Wednesday, October 1, 2014

Trapped

I hate feeling trapped.


Literally - I hate being in crowds and physically feeling trapped in a small space with no way out - subways, airplanes, crowded meeting rooms, concerts, etc.


and


Metaphorically - When I was 15 and 16, I was dating a guy who had a lot of problems. It turned out that his problems ran deeper than I even knew, but of everyone he knew he shared the most with me. And I became placed in this trapped position. Should I stay loyal to him and not share what I knew with an adult who was in a better position to help him than I was ... OR should I "tell" on him with the aim of getting him help and risk him hating me for violating his trust? I chose to stay loyal to him. The situation ended crappily and, while I stayed loyal to him by not violating his trust, I don't think I was being a very good friend because I ended up not doing anything to help him.


And so I'm sort of in a similar position now in this damned if you do/damned if you don't scenario. I feel trapped. I'm trying to take my time and think things through. The path of least resistance is to do nothing, and it's tempting because it's easy. It's harder to stick your neck out and risk losing a friendship and being hated.


I have to think about what I would want if I was the other person.

3 comments:

jojo cucina cucina said...

True Friends Stab You in the Front is one of my favorite sayings. (I think Ogden Nash said it).

I would be willing to bet that your gut instincts are always the way to go but maybe you haven't always followed them. I would say to you to trust them because you have thought them through and are prone to behave as i would tend to do, which is a knee jerk reaction to fix it now and think about it later.

When put in a situation as your friend has put you in, i would not worry so much about losing that friendship because no friend should be angry at any attempt of yours where you are only trying to help and do the right thing.

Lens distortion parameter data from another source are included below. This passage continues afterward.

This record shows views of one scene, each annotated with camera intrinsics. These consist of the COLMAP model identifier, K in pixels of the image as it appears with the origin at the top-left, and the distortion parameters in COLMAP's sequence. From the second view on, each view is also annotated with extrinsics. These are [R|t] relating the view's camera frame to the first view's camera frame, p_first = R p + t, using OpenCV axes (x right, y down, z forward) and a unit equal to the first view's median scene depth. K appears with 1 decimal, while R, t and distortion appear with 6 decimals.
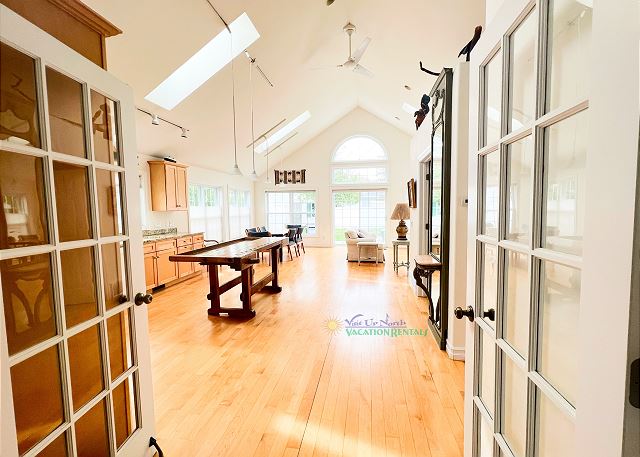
lens RADIAL K [[285.1, 0, 317.6], [0, 285.1, 229.0], [0, 0, 1]] dist [-0.003740, 0.000006]
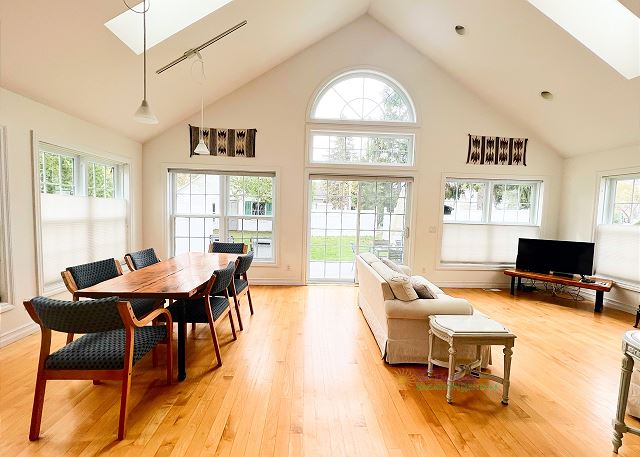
lens RADIAL K [[285.1, 0, 317.6], [0, 285.1, 229.0], [0, 0, 1]] dist [-0.003740, 0.000006]
pose [[0.975296, 0.025673, 0.219407, -0.056637], [-0.024985, 0.999670, -0.005912, -0.048071], [-0.219487, 0.000284, 0.975615, 0.659231]]
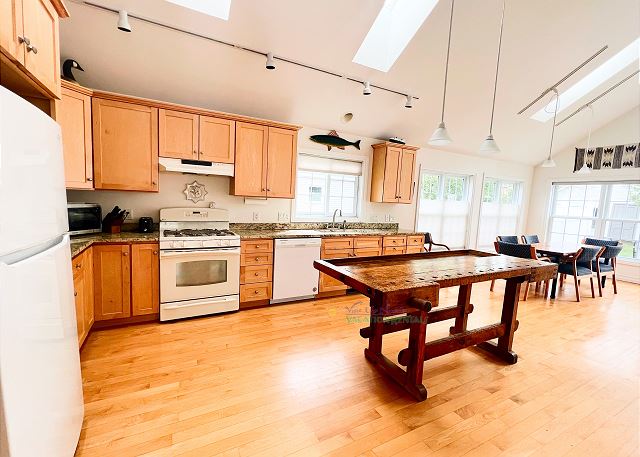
lens RADIAL K [[286.7, 0, 319.1], [0, 286.7, 231.7], [0, 0, 1]] dist [0.002055, 0.000674]
pose [[0.617680, 0.125539, -0.776345, 0.018232], [-0.108995, 0.991315, 0.073581, -0.013966], [0.778840, 0.039168, 0.625999, 0.234332]]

I would be more mad at them for putting me in that position in the first place.

It's why i love that other quote: Eggs Should Not Dance with Stones. (Charlie Chan said that one i think.) I used to have both of these written on my office whiteboard for years and years.

jojo cucina cucina said...

I left out the word NOT as in 'NOT prone to behave as i would do....'

jojo cucina cucina said...

In other words. Risk losing the friendship and do what you think is right. If having a friend like this often puts you in this position to me that is an unbalance where one friend is always having the job of lifting the other one up but there is no vice versa. And what kind of friend is that really? Always being on the rescue team is not really being a friend, it's being an unpaid (and unqualified) counselor.